### Request
I would like the lines below, from the one with "hfov_deg: 11.7" through the one with "exposure_s: 1/60", copied exactly and without any pictures.

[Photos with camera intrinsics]
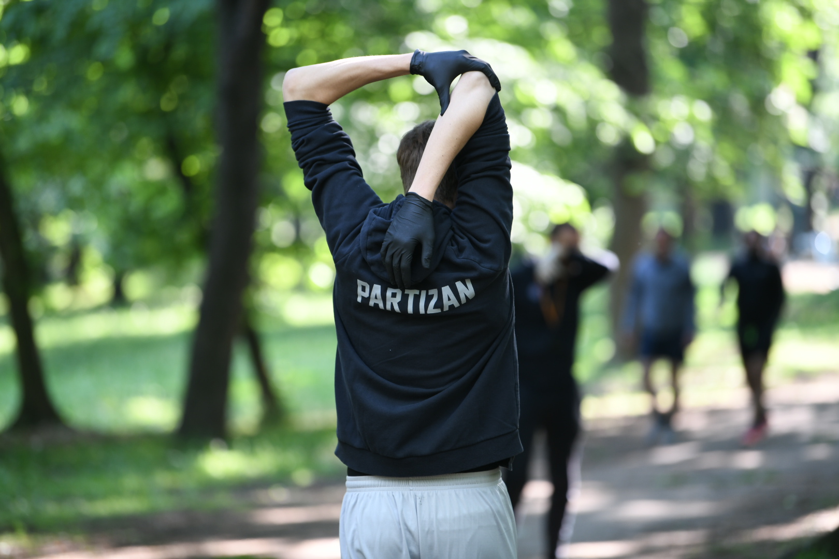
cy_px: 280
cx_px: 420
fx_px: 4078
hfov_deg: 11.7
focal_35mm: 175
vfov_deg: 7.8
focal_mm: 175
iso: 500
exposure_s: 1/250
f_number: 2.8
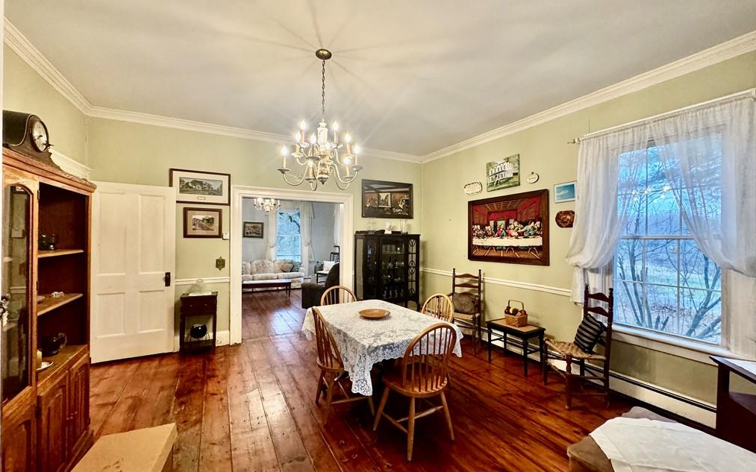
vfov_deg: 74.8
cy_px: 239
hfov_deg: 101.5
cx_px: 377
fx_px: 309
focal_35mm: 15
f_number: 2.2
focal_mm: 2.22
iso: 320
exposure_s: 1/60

--

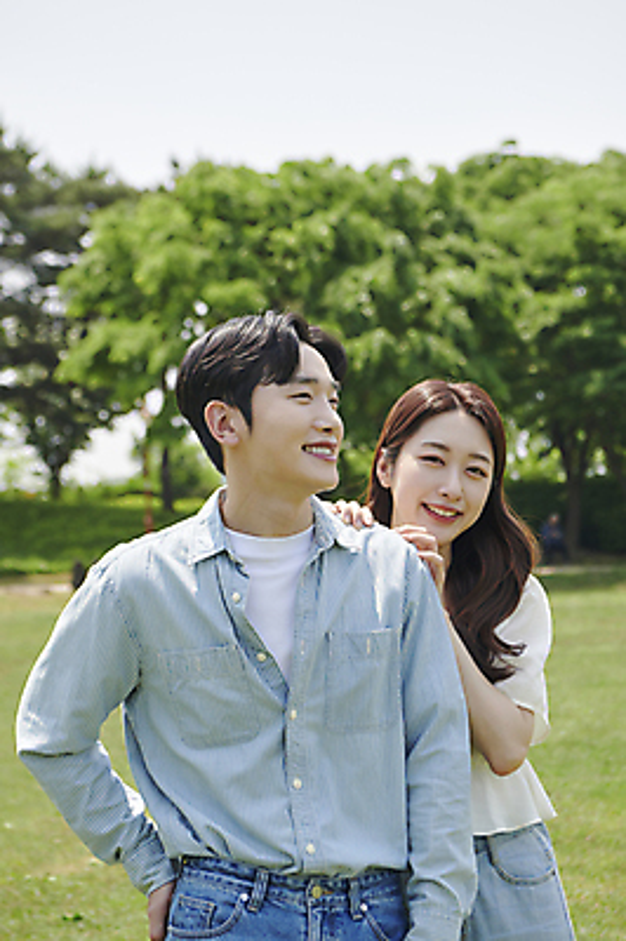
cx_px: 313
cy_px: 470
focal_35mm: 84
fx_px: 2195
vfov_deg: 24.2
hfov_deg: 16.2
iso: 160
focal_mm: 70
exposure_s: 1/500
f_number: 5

### Finished task
hfov_deg: 11.7
focal_35mm: 175
vfov_deg: 7.8
focal_mm: 175
iso: 500
exposure_s: 1/250
f_number: 2.8
vfov_deg: 74.8
cy_px: 239
hfov_deg: 101.5
cx_px: 377
fx_px: 309
focal_35mm: 15
f_number: 2.2
focal_mm: 2.22
iso: 320
exposure_s: 1/60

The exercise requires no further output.